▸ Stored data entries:
● ● ● ●

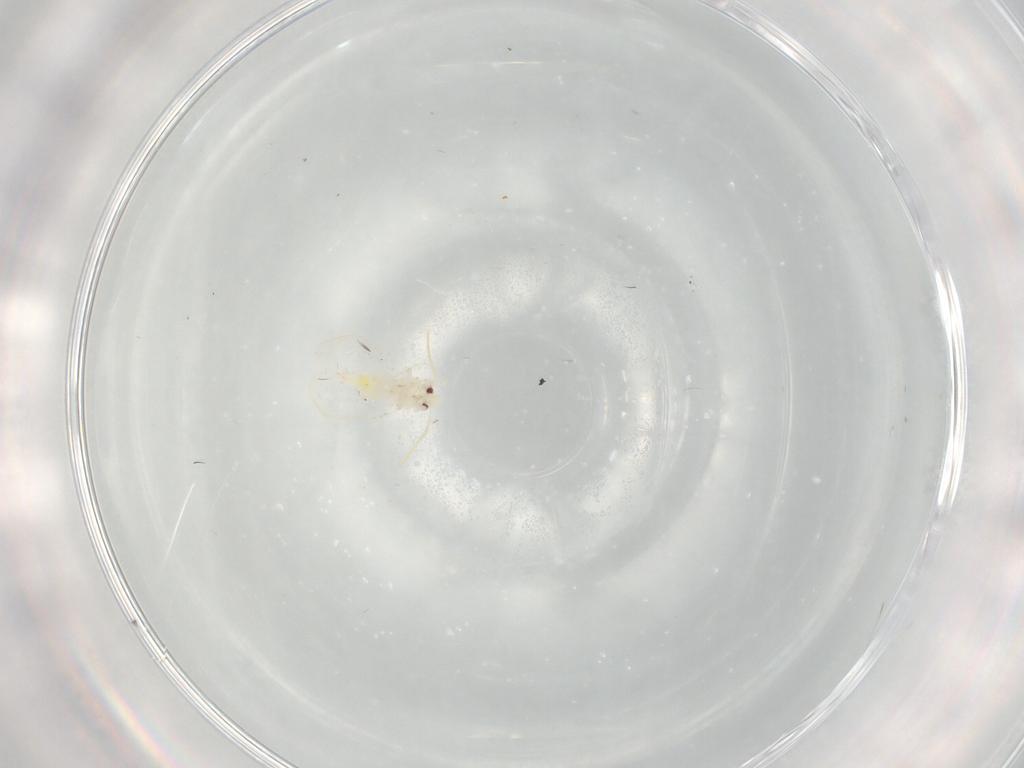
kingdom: Animalia
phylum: Arthropoda
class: Insecta
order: Hemiptera
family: Aleyrodidae
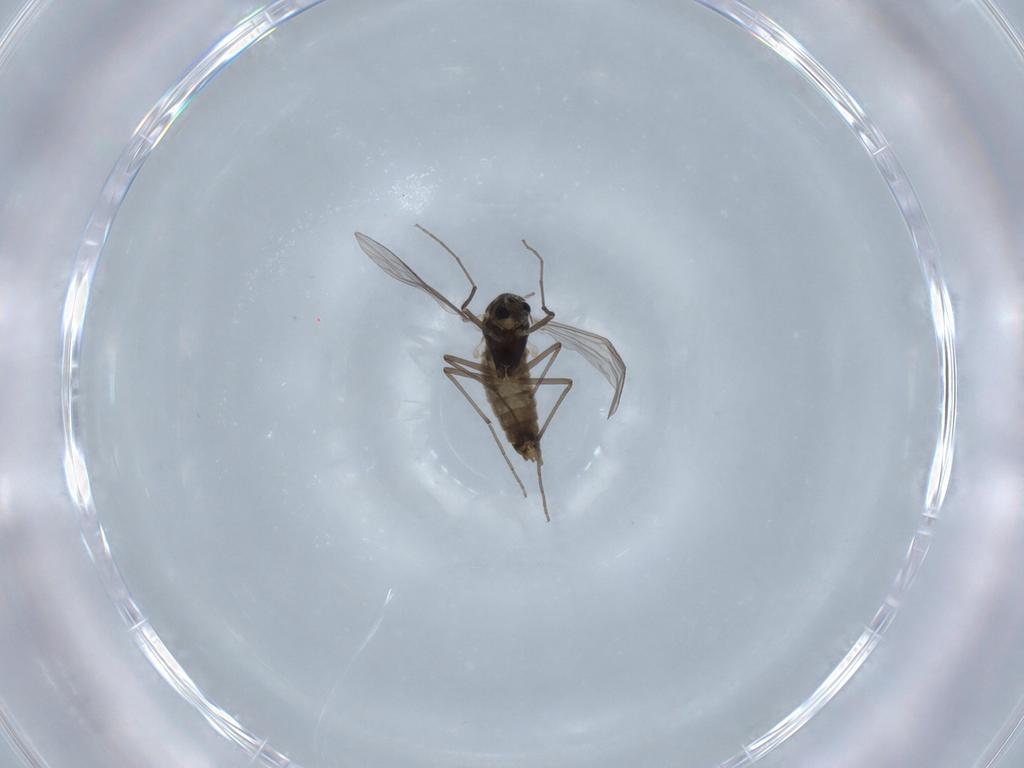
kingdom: Animalia
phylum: Arthropoda
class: Insecta
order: Diptera
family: Chironomidae
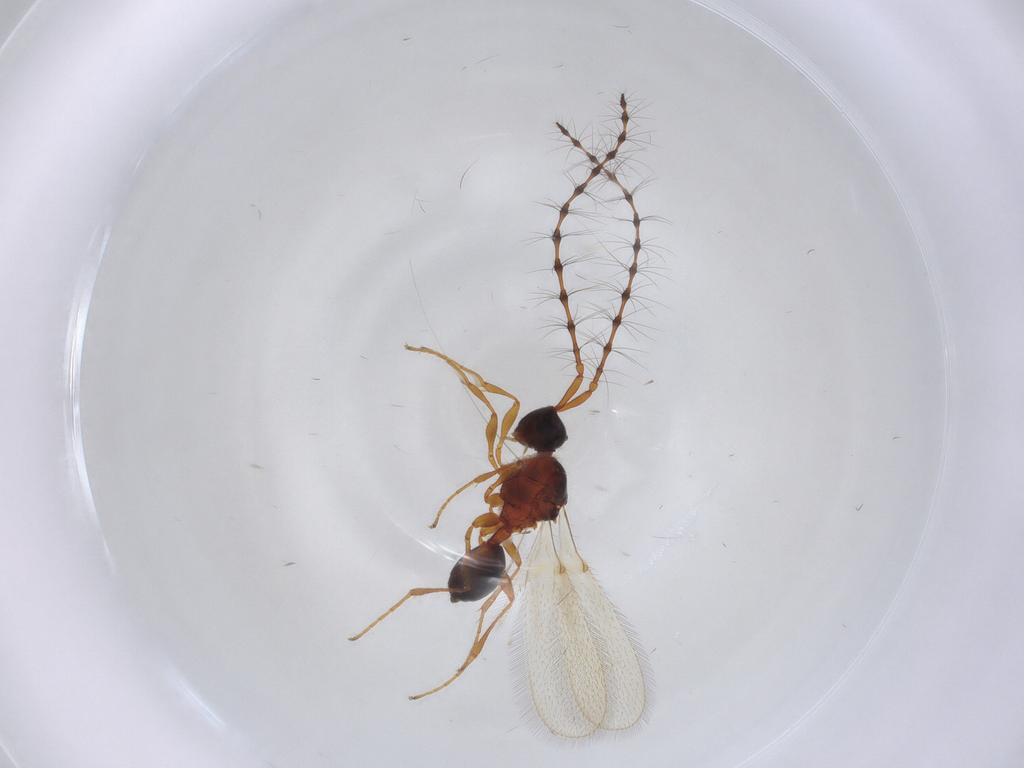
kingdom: Animalia
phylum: Arthropoda
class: Insecta
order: Hymenoptera
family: Diapriidae
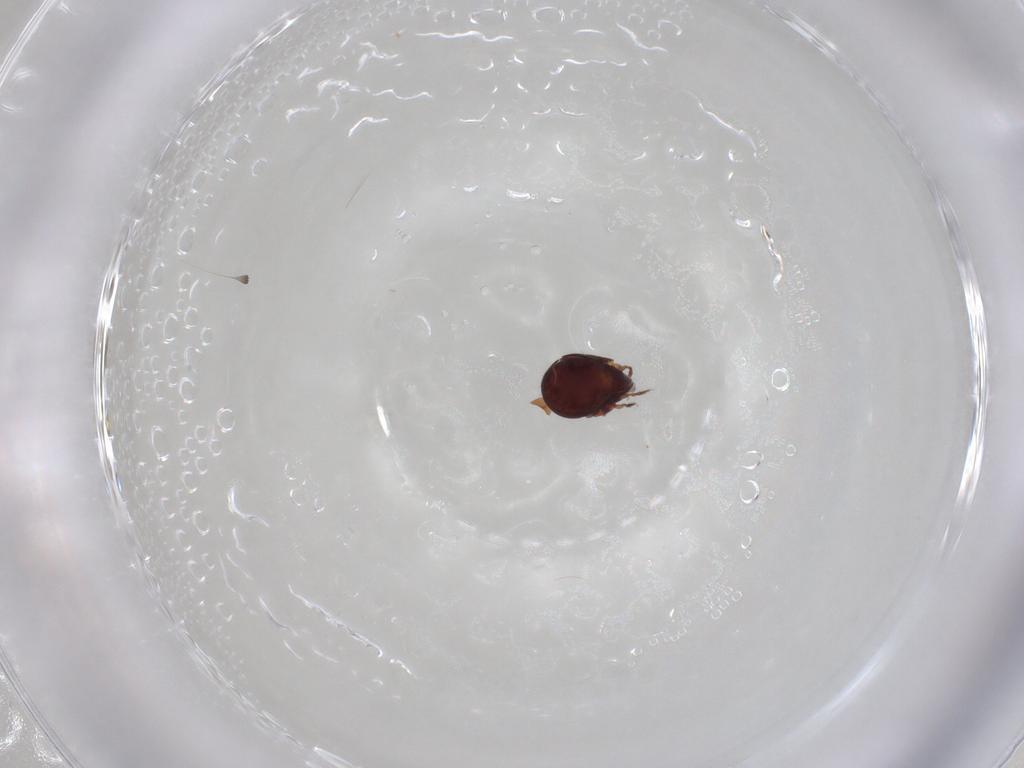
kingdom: Animalia
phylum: Arthropoda
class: Arachnida
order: Sarcoptiformes
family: Humerobatidae
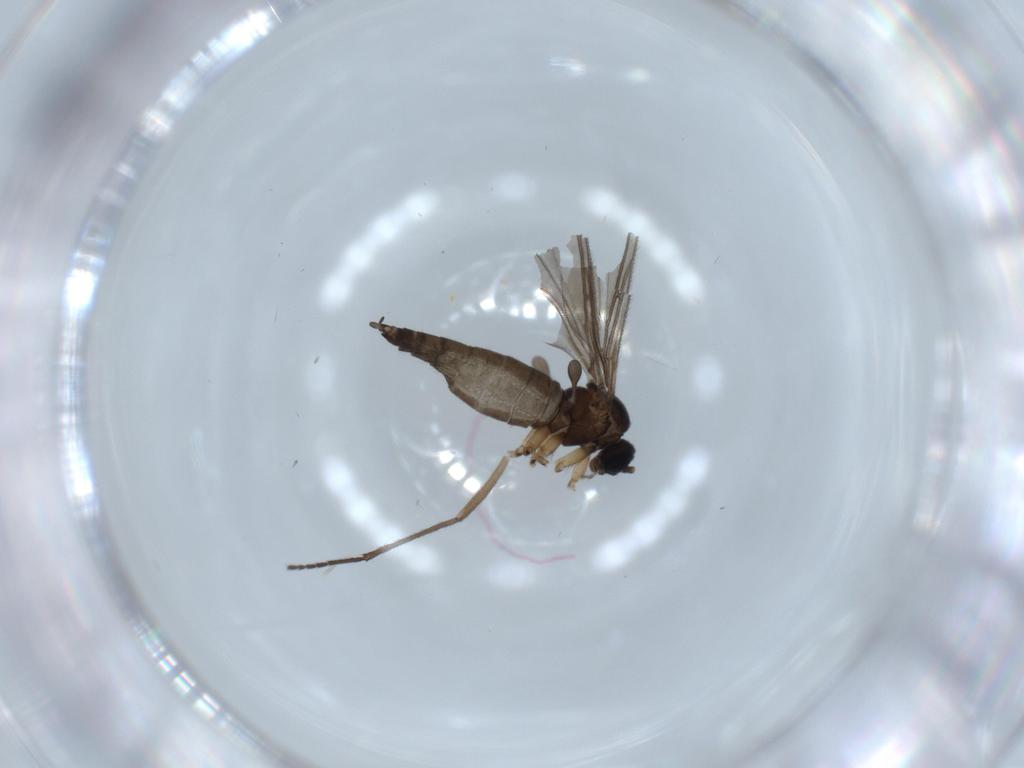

● ● ● ●

▸ Task requirements: Could you copy every one of these lines word for word, leaving the pictures out of your answer?

▸ Worked answer:
kingdom: Animalia
phylum: Arthropoda
class: Insecta
order: Hemiptera
family: Aleyrodidae
kingdom: Animalia
phylum: Arthropoda
class: Insecta
order: Diptera
family: Chironomidae
kingdom: Animalia
phylum: Arthropoda
class: Insecta
order: Hymenoptera
family: Diapriidae
kingdom: Animalia
phylum: Arthropoda
class: Arachnida
order: Sarcoptiformes
family: Humerobatidae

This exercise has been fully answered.